An infectious disease became a partisan issue. In Seattle, you’d be ashamed to not wear a mask. In Spokane or Coeur d'Alene, you might be ashamed to wear one. A similar pattern for vaccines followed. A large segment of the population refuses vaccines that are proven to be both highly effective and safe. It’s not like these are decisions are without consequences. Current hospitalizations and deaths related to COVID are overwhelmingly among the unvaccinated. Tens of thousands of American deaths were completely avoidable. How did this happen?
A recent article published in The Lancet by a multidisciplinary UW research team that includes faculty and graduate students from the Department of Political Science points to one troubling explanation: Trust, or more precisely a lack of it. The article describes a sophisticated statistical study that attempts to predict and explain COVID infection and death rates across 177 countries. Many country differences matter, such as the general health of the population, or the quality of a nation’s public health care system. But what was particularly remarkable were the large effects of citizens’ trust in government and in each other.
Other things equal, the countries with the highest levels of trust had substantially lower rates of infection and death. Overall, the study estimated that if government trust in every country was as high as that of Denmark or South Korea, global infections would be an estimated 12.9% lower. If everyone's interpersonal trust was as high as that of Denmark or South Korea, global infections would be an estimated 40.3% lower.
How are government and interpersonal trust related to COVID infection and death rates? The most plausible explanation is quite simple: Policy recommendations only work if they are followed. The US is on the lower end of the spectrum in terms of government and interpersonal trust, and our infections and deaths are substantially higher than what would otherwise be expected.
A recent Gallup study notes that people’s sense of community attachment is strongly related to their sense of whether their political worldviews match that of the community. We can probably expect the downward decline in trust to continue as the United States continues to become more politically polarized.
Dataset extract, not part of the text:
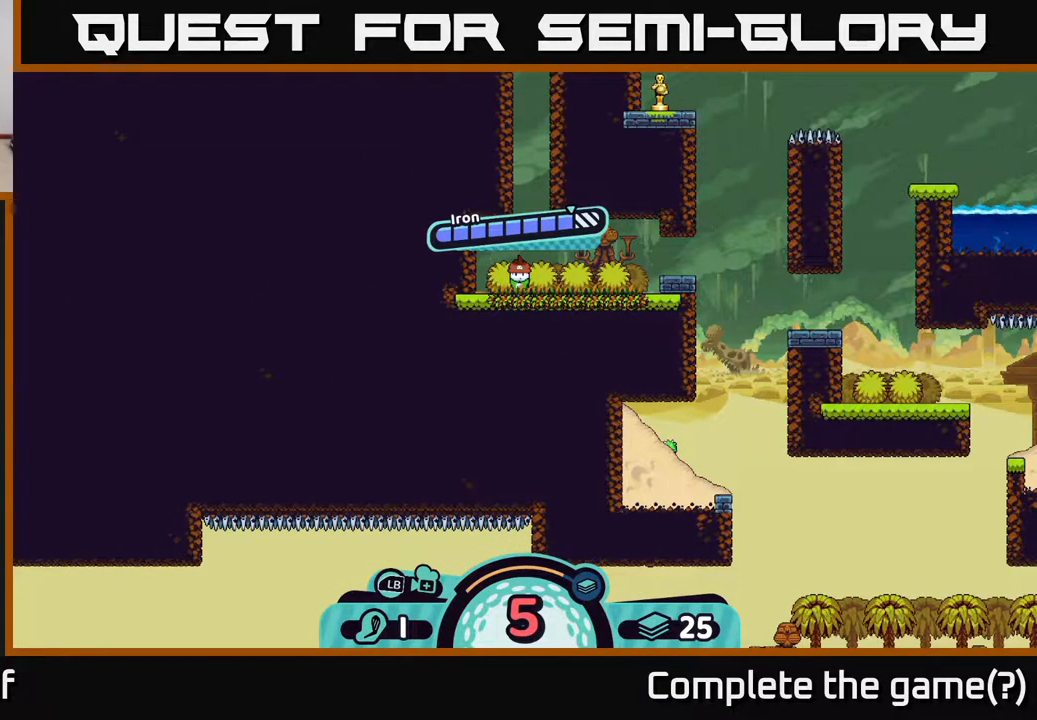
{"buttons": ["A"], "left_stick": "center", "right_stick": "center", "events": [[400, "A", "down"]]}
As Frank Newport of the Gallup notes, "Any functioning society needs to develop and maintain its social institutions -- the widely agreed-upon ways in which society handles the core functions necessary for survival. But that agreement appears to be waning. Partisans on both sides increasingly see institutions in the U.S. not as beneficial and necessary, but as part of an effort by the other side to gain advantage and to perpetuate its power and philosophical positions."
This is clearly troubling for our ability to address a wide range of public policy issues that depend on citizen compliance. In discussing the Lancet article, New York Time Columnist Ezra Klein made an astute observation about policy implementation that probably applies well beyond the coronavirus pandemic:
We erred this time by believing ourselves not just more capable, but also more united, than ultimately proved true. Now that we know the truth about ourselves, and the havoc our divisions will wreak on any pandemic response, the problem we need to solve becomes clearer.
What does good pandemic policy look like for a low-trust, high-dysfunction society?